The opening scenes of
the prison chain gang and the poorhouse were barefaced in their depiction of poverty, and the
desperation of the poor throughout the movie was palpable. Those visual images
intersected compellingly with a passion for the needs of the poor that has
stirred within me for many years. Faceless. Nameless. Powerless. Who will speak
for them? Who will know them? Who will stand up for them?
Whether in the image of a starving Biafran child with a
distended belly that so shaped my teen years, or of a woman living in our
community who can’t find work to keep a roof over the heads of herself and her
children, the poor do have faces, do have names. But, just as in early 19th
century France, they often do not have the power to change their circumstances
on their own, as Fantine’s story so poignantly illustrated in the film. “I had
a dream that life would be . . . so different now from what it seems.
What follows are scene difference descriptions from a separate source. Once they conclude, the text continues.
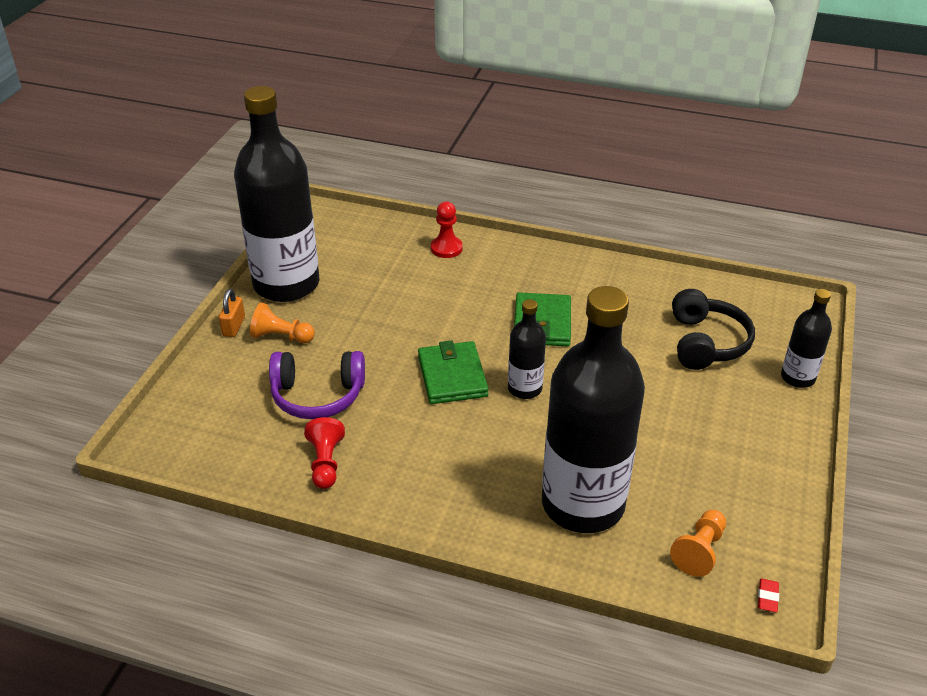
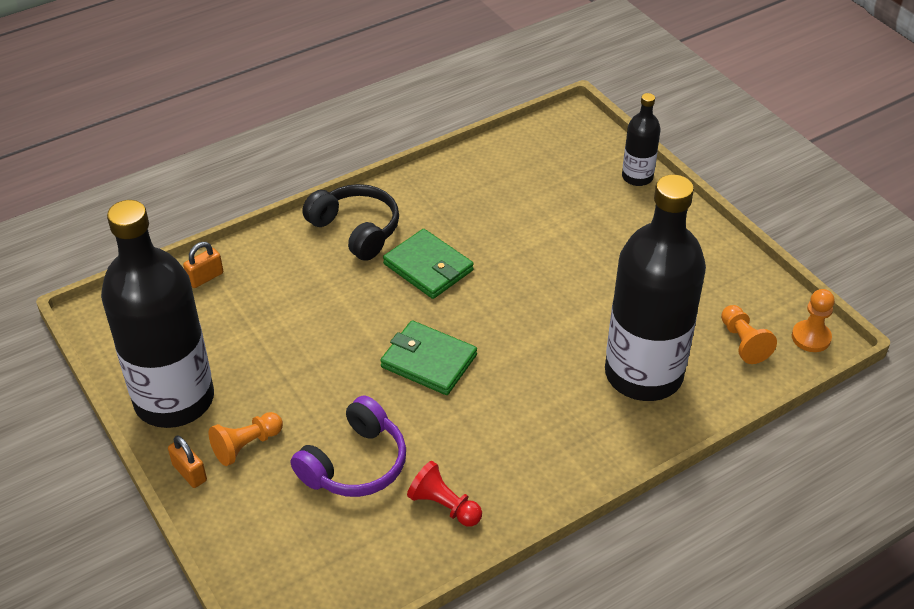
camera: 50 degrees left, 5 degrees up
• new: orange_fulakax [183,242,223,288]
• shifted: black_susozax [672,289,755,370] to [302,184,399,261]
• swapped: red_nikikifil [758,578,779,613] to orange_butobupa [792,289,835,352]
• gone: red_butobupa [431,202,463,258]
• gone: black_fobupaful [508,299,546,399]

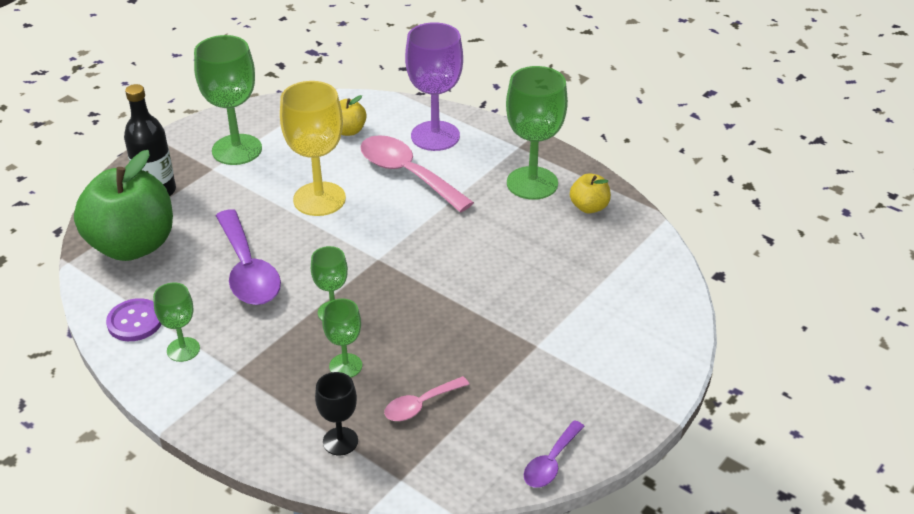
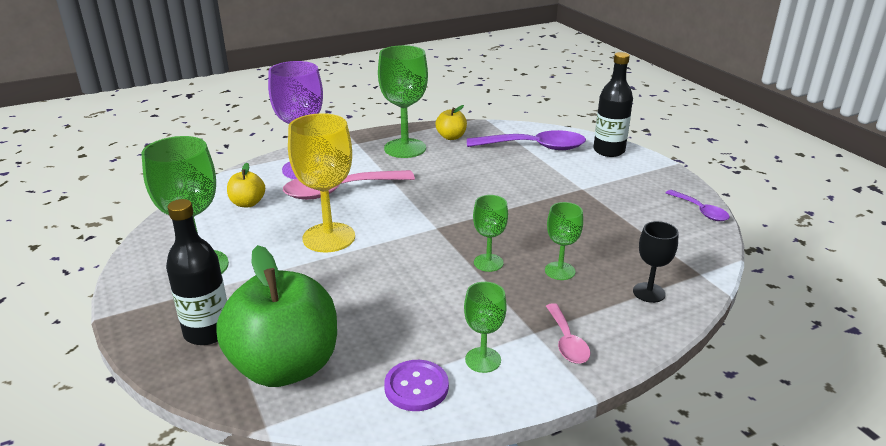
camera: 65 degrees left, 10 degrees down
• shifted: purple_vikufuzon [216,209,281,305] to [467,130,586,150]
• shifted: pink_vikufuzon [384,376,470,421] to [546,303,590,364]
• new: black_fobupaful [593,52,633,157]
Even the Bible tells us that the poor will be with us always
so why worry about their needs? From a global perspective, yes, there will
always be poor among us. Does that mean that we do nothing? Catholic theology
extends the preferential option of the poor, prompting us to recognize that the
moral test of any society is how it treats its most vulnerable members. For me,
that theory must become embodied and remembered, both corporately and
individually.
I left the movie theater challenged deeply by the walk of
Jean Valjean, known only by his prisoner number, “24601,” for so long. When he became able, he gave coins to those
begging on the streets but soon found that the coins were not enough – he had
to move toward another, even at risk to his own life.
For me, like Valjean, slipping a few coins to a beggar is
not enough, for redemption must be played out in relationship. For some, that
relationship comes in the adoption of an orphaned child, or is revealed in the
care for an elderly neighbor. Some work for social justice, in the fight
against human trafficking or for job development with living wages. In our
community, one of those relational connections comes through the Ashland County
Churches Emergency Shelter Services (ACCESS), providing powerful support for
people who have slipped into homelessness.
Yet the hands that have lovingly lifted up so many are tired
and need others to hold up their arms. Could it be that there is another church
or two in our community to come alongside? Could it be that another voice will
be lifted at the homeless coalition? Could it be that we are being drawn to
help another to weather the storm, to dream a new dream? Could it be that the Jean
Valjean in you, the Jean Valjean in me, is called to stop looking down and to step
closer to our Fantine, to our Cosette?